__To do__:
Take the listing below and output it exactly, with no images.

__Raw data__:
***
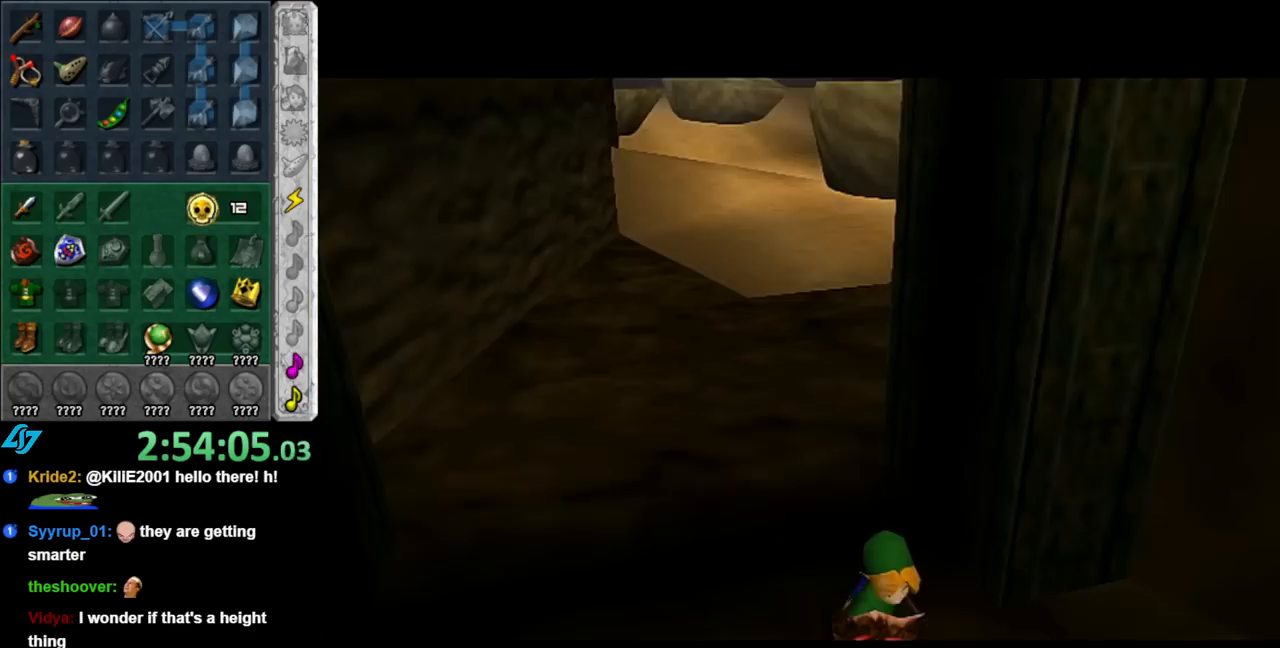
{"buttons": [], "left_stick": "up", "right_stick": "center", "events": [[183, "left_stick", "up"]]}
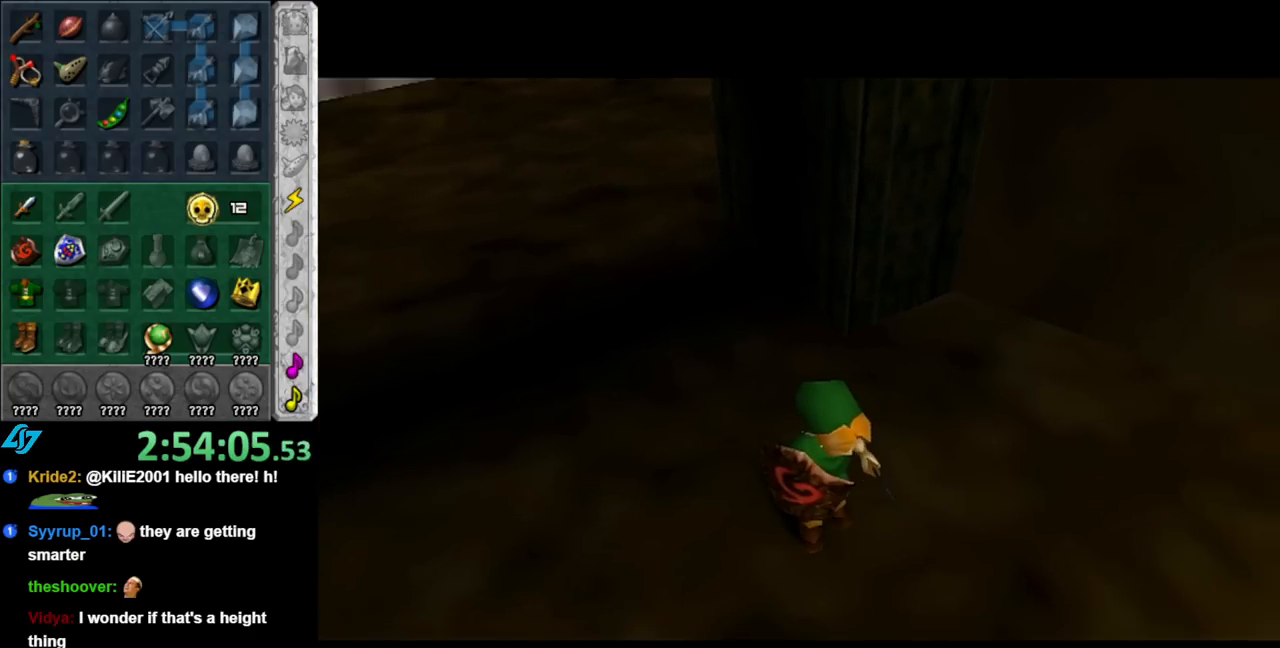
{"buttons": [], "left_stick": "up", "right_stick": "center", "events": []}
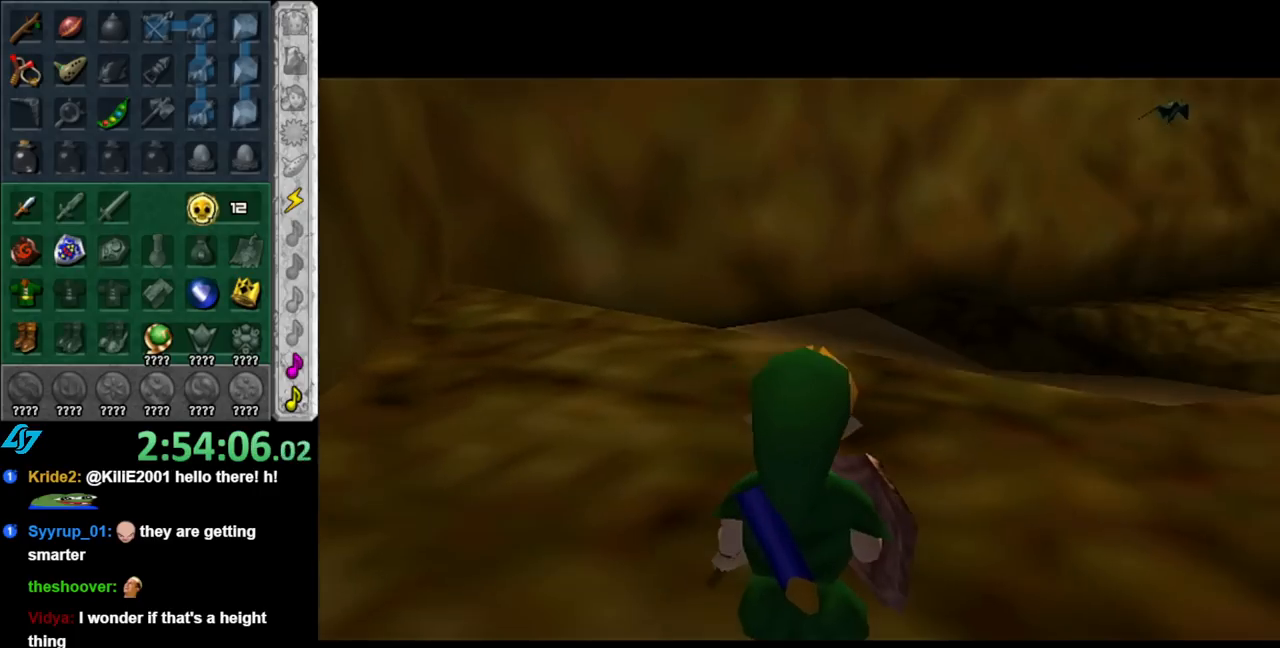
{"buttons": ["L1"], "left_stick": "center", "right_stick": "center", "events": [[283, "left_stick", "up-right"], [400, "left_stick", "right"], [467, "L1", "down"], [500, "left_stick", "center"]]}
***
__Your response__:
{"buttons": [], "left_stick": "up", "right_stick": "center", "events": [[183, "left_stick", "up"]]}
{"buttons": [], "left_stick": "up", "right_stick": "center", "events": []}
{"buttons": ["L1"], "left_stick": "center", "right_stick": "center", "events": [[283, "left_stick", "up-right"], [400, "left_stick", "right"], [467, "L1", "down"], [500, "left_stick", "center"]]}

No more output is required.